Session Information
32 SES 13, Data Driven Change Processes - three national approaches
Symposium
Contribution
A challenge that must always be faced in the field of school development research is to be able to establish a transfer of data between policy, practice and research to foster change processes within the organisations.
Hargreaves and Goodson (2006) indicated ‘educational change is shaped by the convergence of large-scale economic and demographic shifts that produce five change forces (waves of reform, changing student demographics, teacher generations, leadership succession, and school interrelations)’. Bottom up initiatives as a driving force, was not led. Conversely, in recent years the growing body of research points out that school improvement is not the result of top-down policy or programmes, but rather is more motivated by bottom-up processes (Ball 2012). Munby & Fullan (2016) ask the question of whether large scale-up reforms are needed or if it is time for rethinking whole processes, namely school improvement as a social movement. This assumption gives rise to two central questions. One question is the degree of impact of bottom-up initiatives and whether these can reach the decision-making level. This can be discussed at a local, regional, national or European level. Secondly, the notion of school improvement as a social movement raises the question of the role of research and researchers in these new activities that are initiated by the local level. More specifically Rosa’s theory of resonance (2016) determines how an interplay among different stakeholders can succeed.

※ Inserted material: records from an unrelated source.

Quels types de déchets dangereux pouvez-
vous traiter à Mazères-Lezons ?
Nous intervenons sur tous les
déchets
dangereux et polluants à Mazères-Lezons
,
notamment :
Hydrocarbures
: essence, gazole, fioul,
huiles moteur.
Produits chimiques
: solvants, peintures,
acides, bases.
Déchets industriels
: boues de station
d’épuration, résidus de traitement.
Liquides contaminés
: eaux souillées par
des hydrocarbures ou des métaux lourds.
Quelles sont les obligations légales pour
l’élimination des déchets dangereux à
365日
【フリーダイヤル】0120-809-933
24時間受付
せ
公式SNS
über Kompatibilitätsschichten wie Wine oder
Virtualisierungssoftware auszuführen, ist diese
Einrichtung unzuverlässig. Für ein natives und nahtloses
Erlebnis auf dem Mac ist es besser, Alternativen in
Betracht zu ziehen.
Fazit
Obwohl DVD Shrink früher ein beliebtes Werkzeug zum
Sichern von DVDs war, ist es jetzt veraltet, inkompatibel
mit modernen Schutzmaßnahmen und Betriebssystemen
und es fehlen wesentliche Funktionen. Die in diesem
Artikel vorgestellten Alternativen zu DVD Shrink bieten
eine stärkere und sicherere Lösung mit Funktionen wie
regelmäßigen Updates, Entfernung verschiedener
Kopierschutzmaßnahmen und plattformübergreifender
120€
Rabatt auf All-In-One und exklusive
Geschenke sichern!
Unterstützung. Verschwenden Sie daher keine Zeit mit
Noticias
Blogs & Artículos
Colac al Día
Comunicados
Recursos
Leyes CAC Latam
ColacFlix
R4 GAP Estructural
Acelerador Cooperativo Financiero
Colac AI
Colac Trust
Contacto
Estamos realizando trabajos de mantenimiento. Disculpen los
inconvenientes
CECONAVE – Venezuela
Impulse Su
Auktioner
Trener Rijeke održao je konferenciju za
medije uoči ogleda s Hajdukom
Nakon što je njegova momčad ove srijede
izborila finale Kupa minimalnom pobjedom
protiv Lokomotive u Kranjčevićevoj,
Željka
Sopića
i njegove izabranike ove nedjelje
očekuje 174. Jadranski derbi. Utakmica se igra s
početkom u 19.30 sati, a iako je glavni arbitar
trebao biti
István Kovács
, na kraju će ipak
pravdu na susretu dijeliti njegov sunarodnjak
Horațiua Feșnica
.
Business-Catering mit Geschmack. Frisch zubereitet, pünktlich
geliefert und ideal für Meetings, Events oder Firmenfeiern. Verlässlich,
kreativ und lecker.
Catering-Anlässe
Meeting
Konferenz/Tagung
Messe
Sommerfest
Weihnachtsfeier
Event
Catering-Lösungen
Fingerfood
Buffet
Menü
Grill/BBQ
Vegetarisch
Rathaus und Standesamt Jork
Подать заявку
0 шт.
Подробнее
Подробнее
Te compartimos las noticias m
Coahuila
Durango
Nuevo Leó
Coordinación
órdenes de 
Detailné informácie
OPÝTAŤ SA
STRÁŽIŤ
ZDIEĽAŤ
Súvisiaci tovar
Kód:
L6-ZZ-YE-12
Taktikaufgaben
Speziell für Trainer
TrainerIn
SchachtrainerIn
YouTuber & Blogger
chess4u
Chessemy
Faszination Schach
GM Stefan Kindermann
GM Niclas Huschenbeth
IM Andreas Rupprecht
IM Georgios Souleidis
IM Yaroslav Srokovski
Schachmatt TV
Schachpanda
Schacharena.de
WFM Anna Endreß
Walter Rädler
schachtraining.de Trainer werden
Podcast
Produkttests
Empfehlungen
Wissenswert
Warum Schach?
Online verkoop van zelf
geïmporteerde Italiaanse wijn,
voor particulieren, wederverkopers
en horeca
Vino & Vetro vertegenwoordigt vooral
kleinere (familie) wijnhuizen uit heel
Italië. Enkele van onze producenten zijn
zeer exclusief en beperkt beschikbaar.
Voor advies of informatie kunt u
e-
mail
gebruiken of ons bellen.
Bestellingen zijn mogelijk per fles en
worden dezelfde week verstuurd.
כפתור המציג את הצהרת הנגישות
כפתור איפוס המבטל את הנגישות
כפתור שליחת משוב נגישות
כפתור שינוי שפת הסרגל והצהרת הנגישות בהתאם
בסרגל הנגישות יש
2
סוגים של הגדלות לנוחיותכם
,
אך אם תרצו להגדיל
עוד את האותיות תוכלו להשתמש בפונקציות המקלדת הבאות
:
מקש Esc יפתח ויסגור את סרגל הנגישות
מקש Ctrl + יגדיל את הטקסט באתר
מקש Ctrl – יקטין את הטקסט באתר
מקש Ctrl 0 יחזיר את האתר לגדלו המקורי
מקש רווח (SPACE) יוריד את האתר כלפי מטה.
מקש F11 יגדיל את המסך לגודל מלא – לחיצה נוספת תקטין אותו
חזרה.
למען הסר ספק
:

In both cases, it is a question of data-driven feedback at different levels. Being concerned with the question of how knowledge can have a responsive character to a system, this can happen at many levels in the context of school development: between science and practice, between practice and politics, between science and politics or among all of them.
Regarding the questions about the new role of research in this context, one solution could be understanding research as a social practice (Cochran-Smith & Villegas 2014), in which all actors are involved at eye level. This approach would move away position schools as objects of research and towards a research attitude that sees schools and organizations as agents of their own development. Research relevant to data-driven feedback processes should enrich practice and promote development. One such approach is Design-Based Research (e.g. Mintrop 2016).
With reference to learning processes in the organizational space and the responsivity of an organization to change processes (Althans und Engel 2016), the three papers in this symposium attempt to explain transfer processes from different perspectives.
The first paper presents a case study from a primary school in Portugal focused on the fundamental problem in Europe, namely, that teachers and schools become transmitters of monocultural values whereas the world becomes more and more diverse. Following this paper, a member of the European Doctorate in Teacher Education programme will present research results (on the European level) with a focus on feedback processes.
The Austrian contribution discusses the challenges posed by drawing conclusions from pilot projects for countrywide reform projects in Austria and, in connection with this, the question of possible bridge builders, so-called boundary spanners, will be considered. These new actors are able to connect innovative approaches beyond vertical hierarchies and also between institutional partners (practice policy) through data.
Finally, colleagues from Switzerland present a paper dealing with feedback processes within schools. The research team concentrated on the possibilities for participation of pupils and fed back the results to the school nd discussed them with the school team in a workshop.
Both the resulting school development processes initiated by these data as well as the responsiveness of the schools to the research results will be discussed.
References
Althans, B., & Engel, J. (Eds.). (2016). Responsive Organisationsforschung: Methodologien und institutionelle Rahmungen von Übergängen (Vol. 16). Springer-Verlag. Ball, S. J., Maguire, M., & Braun, A. (2012). How schools do policy: Policy enactments in secondary schools. Routledge. Cochran-Smith, M. & Villegas, A.M. (2014). Framing Teacher Preparation Research: An Overview of the Field, Part 1. Journal of Teacher Education. 65(4): 7-20. Hargreaves, A., & Goodson, I. (2006). Educational change over time? The sustainability and nonsustainability of three decades of secondary school change and continuity. Educational administration quarterly, 42(1), 3-41. Munby, S. & Fullan, M. (2016) Inside-out and downside-up: How leading from the middle has the power to transform education systems. Rosa, H. (2016). Resonanz: Eine Soziologie der Weltbeziehung. Suhrkamp Verlag.